Fuck, fuck, fuck.  There were two things, either she had a tick borne virus or it was bone marrow cancer.  The first one could be dealt with by antibiotics, the other one – nadda.  Another test was run to see if it was tick borne, and whilst that was happening I walked in the wind and the bleak grey cold along the dog beach looking at all the other dogs and allowing tears to freeze on my cheeks.  Come on Jen, think positive, it’s all going to be good.  Back to the Vets and nope, not a tick borne virus – bone marrow cancer.  However, give her antibiotics will deal with the secondary infection and she can rally and you have another year.  FUCK!  

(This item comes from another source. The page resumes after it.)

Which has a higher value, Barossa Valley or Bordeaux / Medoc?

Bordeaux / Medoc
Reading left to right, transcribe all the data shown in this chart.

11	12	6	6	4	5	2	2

I took my gorgeous girl home, snuggled her, cried and told her how much she was loved.  My heart felt so incredibly sad and heavy.  The next day I cleared my schedule and hung out with her, I poached chicken, baked salmon – cooked beef liver to try to entice her to eat.  Nadda.  My gorgeous girl normally would follow me around the house when I was home and she tried valiantly – but she couldn’t.  She fell down the stairs, she would stand and wobble and look at me and I kept whispering to her “You are so loved, you are the bestest dog ever and if you need to leave I will miss you like a piece of my being has been taken, if you can rally – I would love that to pieces.”  

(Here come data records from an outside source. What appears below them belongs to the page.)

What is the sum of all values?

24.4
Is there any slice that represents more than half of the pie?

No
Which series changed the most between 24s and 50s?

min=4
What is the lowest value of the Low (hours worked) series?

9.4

That night I wrapped her in a gorgeous clean blankie, just for her and took her to bed.  As I watched her I wondered if she would be there in the morning, and guess what?  She was!

I was so excited!!!  She’s going to be okay!  More antibiotics down her throat (which she hated) and I had to go meet with clients and do some work, so my son stayed with her as I didn’t want her to be alone at all.  When I got home in the early afternoon I bounded up the stairs looking for her, she was lying next to the water dish in the kitchen and it took all her energy to lift up her head and look at me.  My legs melted and I sat on the floor next to her and sobbed.  Uma, Puma – you need to go don’t you?  Fuck!  I have to be the adult and make that choice for you.  Fuck, fuck, fuck, fuck!

2pm the Vet was phoned.  3:30 found my son and I walking into the vets with her wrapped up in her special blankie.  Multiple visits from various technicians trying to amp up the price – for just a little more you can do this……  Seriously people, you have had over $1,000 in 2 days, can you please back away?  We stroked her, told her gorgeous stories as the first sleepy injection went in.  I took her collar off and told her she was free to leave, that it was okay – she had been such an amazing protector and friend, but it was okay to rest and release.  The second injection went in and at 3:59 she passed. I stroked her and then she coughed and expelled air.  But Uma was gone, it was just the body expelling air, which she did 3 times.  Have to say scared the heck out of me at first.

As the ground is frozen solid here there is no where to bury her, so I had to leave her behind to be cremated.  But as I watched her head loll I knew she wasn’t here anymore. I got home and sat.  Just kind of numb and bleak and then randomly there was a moth.  Ummm, excuse me, it’s a bazillion degrees cold outside, how the heck did you get here.  It kept bopping around my head and part of me wanted to crush it between my palms.  But hang on, moths and butterflies are all about transformation.  Hmmmm, so I let her dance around me for a while and then after an hour or so, she just seemed to vanish.  Was that Uma coming to say goodbye and that she was safe?  I don’t know, but it did make me feel good.  

Do I feel her here?  You bet.  Was last night tough to not see her on the left corner of the bed – hell yes.  This morning when I went outside with my tea and the toaster had been popped down I could hear scratching at the door, so I opened it and a ghost came out.  Five days, I wasn’t ready for this to be honest.